In the records below, find the line that contains "T-151, due: Apr 15 -> Apr 21". Retype that line and all the lines after it through the end, leaving out the pictures.

• Before and after images:
*-*-*
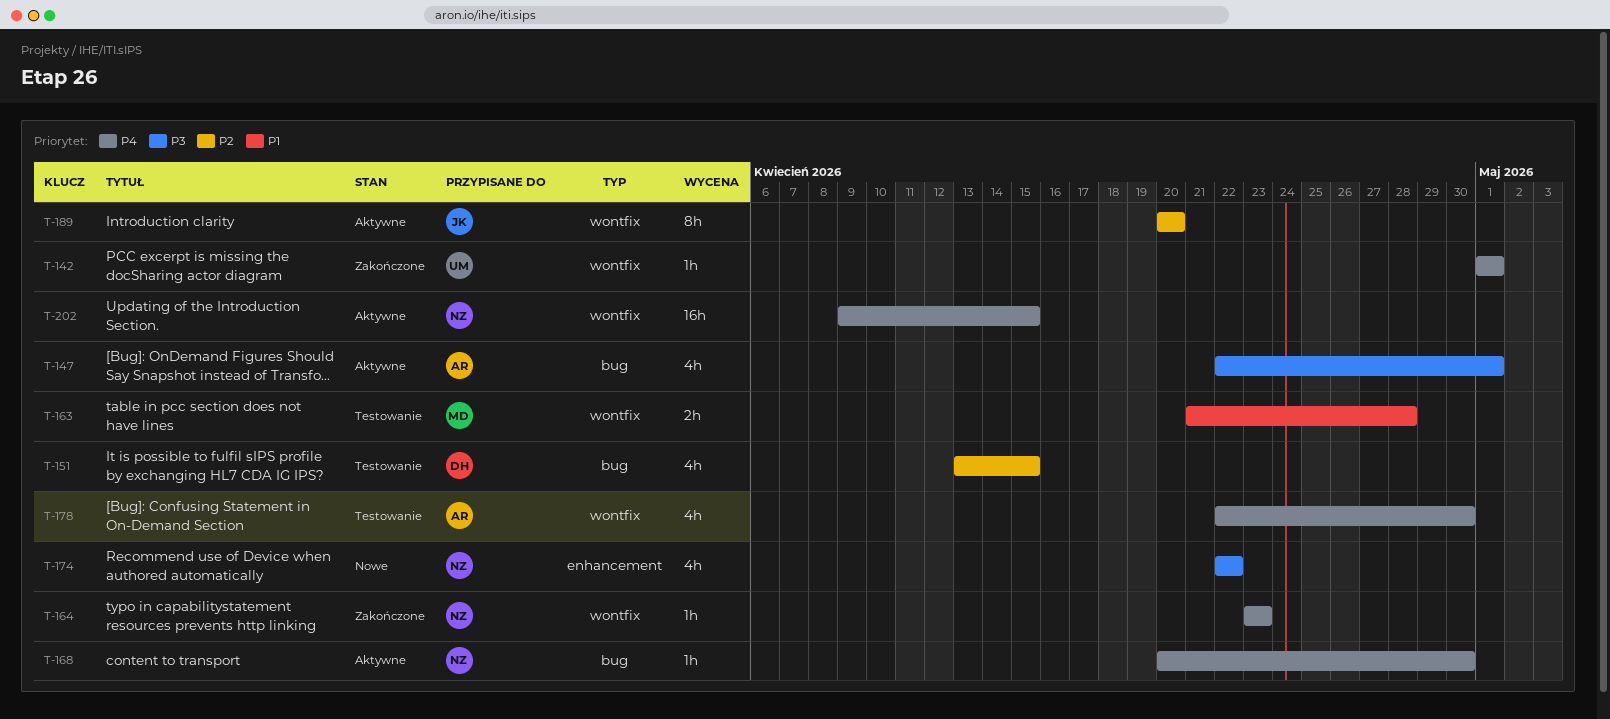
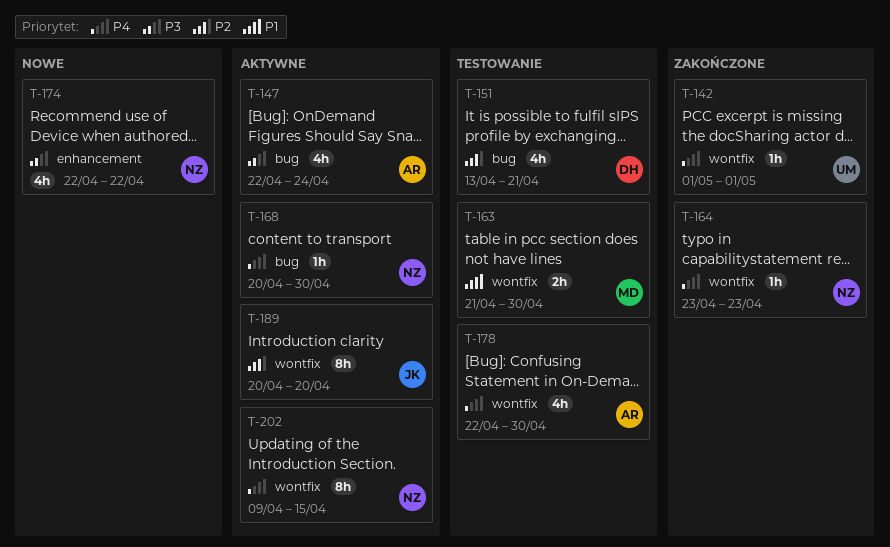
T-147, due: May 1 -> Apr 24
T-151, due: Apr 15 -> Apr 21
T-163, due: Apr 28 -> Apr 30
T-202, estimate: 16h -> 8h

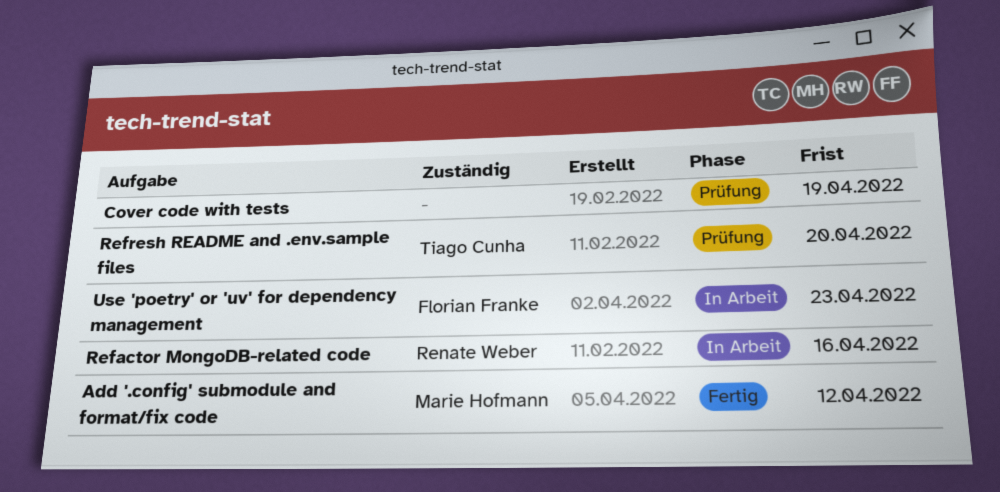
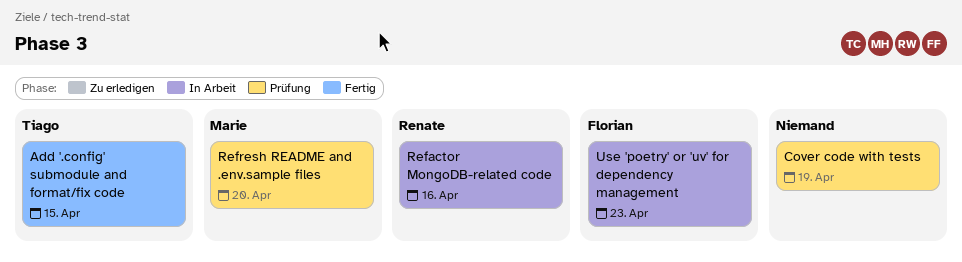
Add '.config' submodule and format/fix code, owner: Marie Hofmann -> Tiago Cunha
Add '.config' submodule and format/fix code, due: Apr 12 -> Apr 15
Refresh README and .env.sample files, owner: Tiago Cunha -> Marie Hofmann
*-*-*
• ANSWER TO THIS EXERCISE:
T-151, due: Apr 15 -> Apr 21
T-163, due: Apr 28 -> Apr 30
T-202, estimate: 16h -> 8h

Add '.config' submodule and format/fix code, owner: Marie Hofmann -> Tiago Cunha
Add '.config' submodule and format/fix code, due: Apr 12 -> Apr 15
Refresh README and .env.sample files, owner: Tiago Cunha -> Marie Hofmann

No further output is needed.